# How can I increase my CPU's performance?



## Ko2

Is there any programs or tips on how to increase my CPU's performance? Its not exactly slow but i'm just wondering if there is any way it can improve?


----------



## JMPC

To start you'd really need to post information about your PC (make/model) and all of the components. 

If you're just looking for general information: http://www.techsupportforum.com/for...erclocking-read-here-for-starters-232382.html

or Google "Overclocking" and you'll find tons of info.


----------



## Tyree

What do you need to do that your CPU is hindering?


----------



## narmour

Tyree said:


> What do you need to do that your CPU is hindering?

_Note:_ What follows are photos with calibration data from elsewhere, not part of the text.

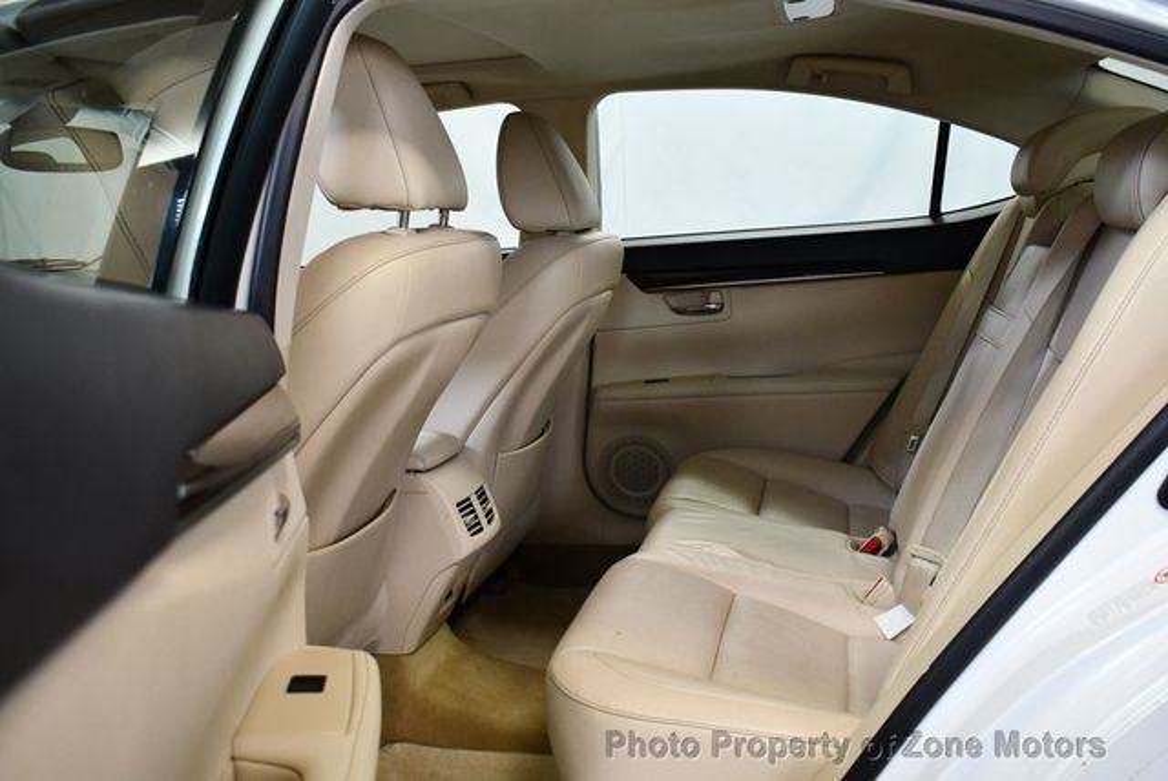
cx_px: 584
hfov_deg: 53.1
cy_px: 390
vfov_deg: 36.9
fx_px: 1169
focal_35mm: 36
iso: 1000
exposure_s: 1/125
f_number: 3.5
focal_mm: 18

Obviously nothing time pressing...


:4-dontkno


----------



## accessoriesguy

depends on the processor, but making sure it runs cool always lets the processor work most optimally!
AKA Water Cooling!

I am very picky about performance and do clean installs of the OS every year, just so any extra programs that I installed for single use, caches, etc. gets cleared up and I keep only what I need. This removes extra background processies and frees up some hard drive space, as well as brings the OS back to optimum. So i get a more responsive feel again.


----------



## Jay_JWLH

Well for starters, unless you have temperature headroom to spare, then you are going to need to look at some alternative cooling for the CPU. Whether it be a higher performance heatsink/fan, or a watercooling kit or even a watercooling setup, you need a way to combat the increase in temperature. Otherwise you risk causing long term harm to your hardware.

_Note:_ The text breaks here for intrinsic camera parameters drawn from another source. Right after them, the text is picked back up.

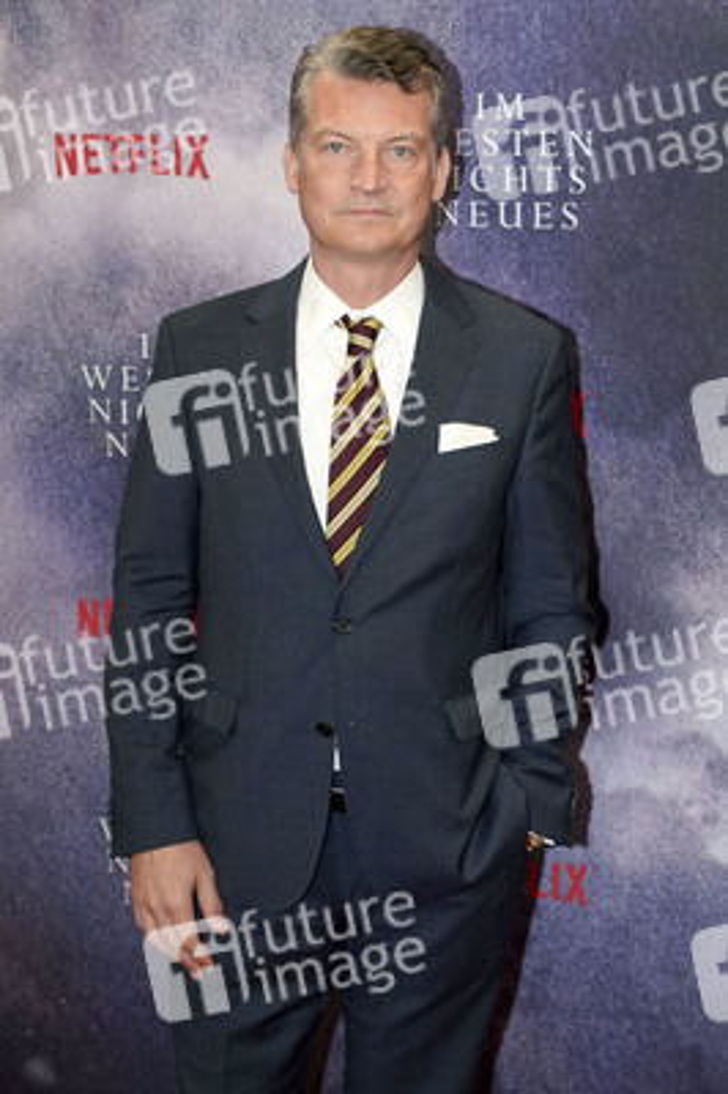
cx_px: 364
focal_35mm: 66
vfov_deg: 30.5
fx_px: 2005
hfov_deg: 20.6
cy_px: 547
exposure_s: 1/160
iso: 640
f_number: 5.6
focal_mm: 66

If your CPU is multiplier locked (which a lot are), then chances are it will be a whole lot more complicated because you will be dealing with things like the FSB frequency instead, which also deals with over-clocking other hardware simultaneously as well.
And... if you are running a OEM system, then chances are your BIOS isn't all that friendly to OC'ing. This is where telling us what your hardware specifications are, is so important. The PSU is also important as well, because without enough power to feed the CPU, it will just lead to further heat and potential damage.


----------